November 20, 2008 Canadian meteorites

Buzzard Coulee is the collective name of the meteorites fallen on November 20, 2008, over Saskatchewan, Canada.

==History==
The fireball was first spotted at around 17:30 MST (00:30 UTC) (ISO 8601 format: 2008-11-21T00:30Z) and was reported by people living in Alberta, Saskatchewan, Manitoba, and even North Dakota. It was five times as bright as a full moon. Over 400 people reported seeing it. There are several videos of the meteoroid on YouTube. The object split into multiple pieces before widespread impact. The meteoroid entered the atmosphere at approximately 14 kilometres per second and is estimated to have been about the size of a desk and have had a mass of approximately 10 tonnes.

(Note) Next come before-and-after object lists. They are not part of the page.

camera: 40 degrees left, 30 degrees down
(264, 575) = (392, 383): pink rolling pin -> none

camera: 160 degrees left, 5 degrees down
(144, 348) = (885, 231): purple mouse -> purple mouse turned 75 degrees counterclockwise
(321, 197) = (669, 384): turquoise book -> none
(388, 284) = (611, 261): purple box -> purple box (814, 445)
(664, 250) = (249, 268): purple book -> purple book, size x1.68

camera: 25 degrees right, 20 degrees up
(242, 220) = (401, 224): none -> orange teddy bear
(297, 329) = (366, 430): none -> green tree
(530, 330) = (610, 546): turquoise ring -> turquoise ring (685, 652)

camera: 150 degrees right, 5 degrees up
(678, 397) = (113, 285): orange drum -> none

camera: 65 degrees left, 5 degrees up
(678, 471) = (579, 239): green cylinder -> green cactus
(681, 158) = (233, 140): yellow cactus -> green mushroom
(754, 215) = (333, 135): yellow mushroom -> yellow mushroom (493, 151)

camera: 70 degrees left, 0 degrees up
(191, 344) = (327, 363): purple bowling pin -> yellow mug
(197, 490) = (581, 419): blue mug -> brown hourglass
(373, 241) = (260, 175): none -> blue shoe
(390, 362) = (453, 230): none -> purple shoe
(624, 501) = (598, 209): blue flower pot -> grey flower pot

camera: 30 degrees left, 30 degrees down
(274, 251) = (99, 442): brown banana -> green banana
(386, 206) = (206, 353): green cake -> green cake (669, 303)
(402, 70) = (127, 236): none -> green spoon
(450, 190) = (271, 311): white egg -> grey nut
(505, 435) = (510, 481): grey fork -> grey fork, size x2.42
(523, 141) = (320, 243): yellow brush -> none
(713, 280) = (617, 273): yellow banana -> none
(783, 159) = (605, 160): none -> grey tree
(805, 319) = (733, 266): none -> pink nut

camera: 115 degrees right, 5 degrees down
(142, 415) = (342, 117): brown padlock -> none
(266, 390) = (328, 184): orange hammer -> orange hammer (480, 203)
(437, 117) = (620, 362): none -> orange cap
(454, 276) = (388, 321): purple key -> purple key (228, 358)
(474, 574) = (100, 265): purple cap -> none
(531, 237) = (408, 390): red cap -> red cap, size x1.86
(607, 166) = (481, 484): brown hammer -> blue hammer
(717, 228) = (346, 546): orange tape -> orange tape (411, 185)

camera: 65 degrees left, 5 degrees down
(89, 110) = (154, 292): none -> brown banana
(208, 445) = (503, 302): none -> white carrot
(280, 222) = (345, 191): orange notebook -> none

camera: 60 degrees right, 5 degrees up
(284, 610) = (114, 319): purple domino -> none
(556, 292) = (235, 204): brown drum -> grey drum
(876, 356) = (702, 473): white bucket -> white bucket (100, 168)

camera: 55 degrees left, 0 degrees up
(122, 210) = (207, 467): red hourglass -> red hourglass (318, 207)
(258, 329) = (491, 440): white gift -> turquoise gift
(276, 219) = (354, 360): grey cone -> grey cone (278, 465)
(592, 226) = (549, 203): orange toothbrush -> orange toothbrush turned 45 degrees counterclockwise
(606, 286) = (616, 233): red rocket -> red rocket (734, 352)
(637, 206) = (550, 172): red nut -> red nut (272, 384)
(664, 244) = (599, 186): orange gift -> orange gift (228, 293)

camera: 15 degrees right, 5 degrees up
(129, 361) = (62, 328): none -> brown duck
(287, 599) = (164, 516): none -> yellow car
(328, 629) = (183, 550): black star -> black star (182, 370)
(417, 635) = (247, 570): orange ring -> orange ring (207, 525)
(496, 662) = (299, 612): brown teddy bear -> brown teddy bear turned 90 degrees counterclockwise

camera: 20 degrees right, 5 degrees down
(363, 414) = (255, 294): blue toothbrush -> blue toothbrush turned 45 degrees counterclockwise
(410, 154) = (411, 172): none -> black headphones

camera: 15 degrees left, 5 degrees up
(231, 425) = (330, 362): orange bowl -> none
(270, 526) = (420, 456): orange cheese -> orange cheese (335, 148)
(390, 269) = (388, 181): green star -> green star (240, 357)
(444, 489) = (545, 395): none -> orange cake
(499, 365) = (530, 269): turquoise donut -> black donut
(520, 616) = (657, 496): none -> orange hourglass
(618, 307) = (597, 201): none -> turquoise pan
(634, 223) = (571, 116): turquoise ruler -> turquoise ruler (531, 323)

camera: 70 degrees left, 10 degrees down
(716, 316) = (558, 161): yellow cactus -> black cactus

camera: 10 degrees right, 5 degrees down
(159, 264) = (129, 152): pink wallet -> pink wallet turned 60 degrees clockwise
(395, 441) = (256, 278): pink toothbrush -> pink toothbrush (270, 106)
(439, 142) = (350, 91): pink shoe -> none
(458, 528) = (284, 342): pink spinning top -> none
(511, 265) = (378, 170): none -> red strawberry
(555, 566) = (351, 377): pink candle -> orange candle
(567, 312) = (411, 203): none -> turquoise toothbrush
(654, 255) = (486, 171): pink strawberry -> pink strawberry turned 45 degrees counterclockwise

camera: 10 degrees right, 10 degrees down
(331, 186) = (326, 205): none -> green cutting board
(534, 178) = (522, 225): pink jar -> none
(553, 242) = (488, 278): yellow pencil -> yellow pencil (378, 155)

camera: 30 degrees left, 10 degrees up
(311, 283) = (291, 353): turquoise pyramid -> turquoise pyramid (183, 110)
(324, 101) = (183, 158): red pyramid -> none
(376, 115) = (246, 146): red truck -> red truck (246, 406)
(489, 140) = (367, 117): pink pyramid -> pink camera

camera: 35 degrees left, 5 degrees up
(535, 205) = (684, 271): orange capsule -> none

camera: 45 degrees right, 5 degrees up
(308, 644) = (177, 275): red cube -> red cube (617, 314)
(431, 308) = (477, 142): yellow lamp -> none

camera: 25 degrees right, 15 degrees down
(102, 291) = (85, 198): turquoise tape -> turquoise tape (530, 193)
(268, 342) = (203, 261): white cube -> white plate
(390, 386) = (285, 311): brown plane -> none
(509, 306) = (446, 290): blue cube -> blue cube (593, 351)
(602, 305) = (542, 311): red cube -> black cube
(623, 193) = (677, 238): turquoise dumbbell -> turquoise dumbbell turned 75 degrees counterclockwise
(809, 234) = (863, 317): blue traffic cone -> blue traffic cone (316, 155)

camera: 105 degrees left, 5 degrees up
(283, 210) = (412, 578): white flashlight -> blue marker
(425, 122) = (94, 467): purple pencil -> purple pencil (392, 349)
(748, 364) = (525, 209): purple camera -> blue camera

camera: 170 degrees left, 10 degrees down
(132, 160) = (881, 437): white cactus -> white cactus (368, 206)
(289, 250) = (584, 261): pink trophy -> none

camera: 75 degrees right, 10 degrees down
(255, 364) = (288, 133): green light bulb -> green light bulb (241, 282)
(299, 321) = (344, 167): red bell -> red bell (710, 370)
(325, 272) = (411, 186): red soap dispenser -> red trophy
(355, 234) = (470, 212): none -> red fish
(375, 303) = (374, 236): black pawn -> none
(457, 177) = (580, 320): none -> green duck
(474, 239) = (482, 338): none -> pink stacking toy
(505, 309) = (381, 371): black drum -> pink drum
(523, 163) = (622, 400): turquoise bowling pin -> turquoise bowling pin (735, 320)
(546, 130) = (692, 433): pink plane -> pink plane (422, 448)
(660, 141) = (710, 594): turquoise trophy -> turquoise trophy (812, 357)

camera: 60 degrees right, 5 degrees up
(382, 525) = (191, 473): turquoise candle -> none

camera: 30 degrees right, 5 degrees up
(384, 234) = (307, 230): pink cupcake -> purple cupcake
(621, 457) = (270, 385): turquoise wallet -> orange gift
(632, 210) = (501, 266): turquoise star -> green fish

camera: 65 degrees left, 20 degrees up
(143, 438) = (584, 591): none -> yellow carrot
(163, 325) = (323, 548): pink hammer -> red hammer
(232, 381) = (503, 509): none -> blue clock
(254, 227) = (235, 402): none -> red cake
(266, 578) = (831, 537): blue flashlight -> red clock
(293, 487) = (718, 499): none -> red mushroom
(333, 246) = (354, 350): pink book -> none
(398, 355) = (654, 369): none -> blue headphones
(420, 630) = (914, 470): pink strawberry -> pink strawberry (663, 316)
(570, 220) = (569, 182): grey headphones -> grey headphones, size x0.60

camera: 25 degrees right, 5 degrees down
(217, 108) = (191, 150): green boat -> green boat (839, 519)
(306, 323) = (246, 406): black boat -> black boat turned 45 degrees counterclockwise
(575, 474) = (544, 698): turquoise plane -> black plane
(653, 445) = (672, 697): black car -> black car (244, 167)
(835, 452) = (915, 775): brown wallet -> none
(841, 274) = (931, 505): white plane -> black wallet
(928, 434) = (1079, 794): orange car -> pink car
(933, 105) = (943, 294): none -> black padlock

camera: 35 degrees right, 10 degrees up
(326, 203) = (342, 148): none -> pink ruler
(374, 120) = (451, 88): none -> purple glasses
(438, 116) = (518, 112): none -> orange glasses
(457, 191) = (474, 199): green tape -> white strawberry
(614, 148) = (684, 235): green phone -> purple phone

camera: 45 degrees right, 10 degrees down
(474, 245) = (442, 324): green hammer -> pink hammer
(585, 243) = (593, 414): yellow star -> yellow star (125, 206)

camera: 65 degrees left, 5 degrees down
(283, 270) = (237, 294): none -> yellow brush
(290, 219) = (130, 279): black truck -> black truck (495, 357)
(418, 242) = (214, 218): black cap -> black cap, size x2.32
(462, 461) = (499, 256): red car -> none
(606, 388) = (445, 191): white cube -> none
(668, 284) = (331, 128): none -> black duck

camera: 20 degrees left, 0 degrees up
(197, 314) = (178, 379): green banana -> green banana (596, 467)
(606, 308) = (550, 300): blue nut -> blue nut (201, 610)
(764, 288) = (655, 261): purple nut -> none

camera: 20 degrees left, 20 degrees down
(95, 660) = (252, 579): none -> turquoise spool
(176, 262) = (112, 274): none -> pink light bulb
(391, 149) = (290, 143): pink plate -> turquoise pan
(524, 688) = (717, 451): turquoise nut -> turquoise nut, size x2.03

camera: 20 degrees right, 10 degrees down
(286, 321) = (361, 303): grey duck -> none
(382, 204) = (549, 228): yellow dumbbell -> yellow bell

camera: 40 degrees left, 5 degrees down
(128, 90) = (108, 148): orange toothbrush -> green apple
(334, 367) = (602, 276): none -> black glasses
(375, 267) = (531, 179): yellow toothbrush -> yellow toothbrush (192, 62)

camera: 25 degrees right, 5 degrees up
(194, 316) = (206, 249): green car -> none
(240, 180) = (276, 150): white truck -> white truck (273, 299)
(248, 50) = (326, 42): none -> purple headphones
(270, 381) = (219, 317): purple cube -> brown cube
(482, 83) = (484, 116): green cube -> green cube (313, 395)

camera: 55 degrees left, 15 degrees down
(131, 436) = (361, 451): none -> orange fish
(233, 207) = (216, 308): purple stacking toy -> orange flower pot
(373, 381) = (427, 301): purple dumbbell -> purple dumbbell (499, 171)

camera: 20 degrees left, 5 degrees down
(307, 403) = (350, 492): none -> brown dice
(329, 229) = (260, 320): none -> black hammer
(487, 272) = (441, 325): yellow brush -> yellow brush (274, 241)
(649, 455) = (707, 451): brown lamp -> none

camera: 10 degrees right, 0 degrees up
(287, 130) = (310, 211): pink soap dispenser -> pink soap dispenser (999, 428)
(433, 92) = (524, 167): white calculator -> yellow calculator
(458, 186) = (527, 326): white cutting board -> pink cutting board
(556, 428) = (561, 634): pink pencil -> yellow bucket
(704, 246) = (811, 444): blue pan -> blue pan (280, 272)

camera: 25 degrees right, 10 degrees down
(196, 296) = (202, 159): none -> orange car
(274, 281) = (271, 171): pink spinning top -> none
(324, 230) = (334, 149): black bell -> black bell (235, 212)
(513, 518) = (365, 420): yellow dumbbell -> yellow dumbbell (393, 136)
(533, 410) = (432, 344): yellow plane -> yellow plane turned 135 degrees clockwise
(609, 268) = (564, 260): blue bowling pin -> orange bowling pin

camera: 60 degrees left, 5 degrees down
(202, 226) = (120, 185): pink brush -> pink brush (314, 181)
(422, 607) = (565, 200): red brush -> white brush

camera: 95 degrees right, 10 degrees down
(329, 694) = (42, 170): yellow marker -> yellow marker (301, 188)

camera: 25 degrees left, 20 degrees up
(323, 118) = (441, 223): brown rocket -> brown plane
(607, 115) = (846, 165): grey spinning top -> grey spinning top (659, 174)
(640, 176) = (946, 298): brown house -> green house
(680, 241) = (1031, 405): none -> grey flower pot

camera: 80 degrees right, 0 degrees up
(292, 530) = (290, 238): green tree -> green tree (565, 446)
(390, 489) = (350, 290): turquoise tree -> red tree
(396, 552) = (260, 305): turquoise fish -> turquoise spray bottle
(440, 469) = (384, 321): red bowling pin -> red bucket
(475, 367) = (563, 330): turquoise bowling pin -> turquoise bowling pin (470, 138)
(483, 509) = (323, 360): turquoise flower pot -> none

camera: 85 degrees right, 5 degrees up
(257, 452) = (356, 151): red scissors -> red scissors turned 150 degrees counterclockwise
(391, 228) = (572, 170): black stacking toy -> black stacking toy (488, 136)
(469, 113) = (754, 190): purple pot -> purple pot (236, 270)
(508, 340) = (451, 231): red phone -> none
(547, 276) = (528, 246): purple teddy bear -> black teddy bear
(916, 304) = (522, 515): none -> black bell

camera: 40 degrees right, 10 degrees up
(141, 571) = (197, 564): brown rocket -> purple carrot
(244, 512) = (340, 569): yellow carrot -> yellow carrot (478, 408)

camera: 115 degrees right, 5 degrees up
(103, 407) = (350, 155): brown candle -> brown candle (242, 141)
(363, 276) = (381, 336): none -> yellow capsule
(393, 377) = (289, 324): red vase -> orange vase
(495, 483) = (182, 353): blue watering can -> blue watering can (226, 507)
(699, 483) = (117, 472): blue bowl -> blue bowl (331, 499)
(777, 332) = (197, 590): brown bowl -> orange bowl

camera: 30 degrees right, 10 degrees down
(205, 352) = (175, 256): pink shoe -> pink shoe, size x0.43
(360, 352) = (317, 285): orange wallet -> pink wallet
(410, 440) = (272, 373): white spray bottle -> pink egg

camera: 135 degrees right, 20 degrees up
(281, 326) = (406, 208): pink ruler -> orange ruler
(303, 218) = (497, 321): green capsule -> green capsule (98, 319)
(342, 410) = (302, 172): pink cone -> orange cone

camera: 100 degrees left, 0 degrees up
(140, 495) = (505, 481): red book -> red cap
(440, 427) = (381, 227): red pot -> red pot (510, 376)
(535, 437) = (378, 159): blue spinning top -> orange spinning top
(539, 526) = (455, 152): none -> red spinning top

The village of Marsden, Saskatchewan became a hub of activity for meteorite hunters, being just south of the estimated 20 square kilometre debris field. Locals dubbed the object the "Marsden Meteor"; many of the residents reported seeing, hearing and even smelling the burning fragments as they fell. The meteor was also referred to as the "Buzzard Coulee fireball", named after the area where searchers found the first fragments. Buzzard Coulee is located approximately 2 km from the Battle River valley.

The first pieces of the rock were found by Ellen Milley, a University of Calgary Master's student on November 27, 2008. Milley was a part of a team working with Dr. Alan Hildebrand, University of Calgary professor and Canadian Research Chair in Planetary Science in the ice of a fish pond about 40 km south east of Lloydminster, Saskatchewan, near the hamlet of Lone Rock. Lone Rock, Battle River, Marsden and other names were possible candidates for the meteorite name, but the University of Calgary researchers followed the local residents' lead in officially calling the fall Buzzard Coulee, after the oldest-named geographic feature in the fall area. Ten pieces were initially found; the largest fragment weighed 380 g and smallest was 10 g.

In total, more than one thousand meteorite fragments have been collected from the 10-tonne fireball, among them are two 13 kg fragments. This event has set a new Canadian record for the most number of pieces recovered from a single meteorite fall.

Robert A. Haag, a famous American meteorite hunter, offered $10,000 to anyone who gave him the first one-kilogram chunk of the meteorite.

"We can see on the videos that there were three big pieces that continue here. And those aren't found yet," said Alan Hildebrand on May 4, 2009. The meteorite hunters have collected over 1,000 fragments. The largest found to date was 13 kg.

==Classification==
Buzzard Coulee was classified as ordinary chondrite H4 with a shock stage S2 and a weathering grade W0.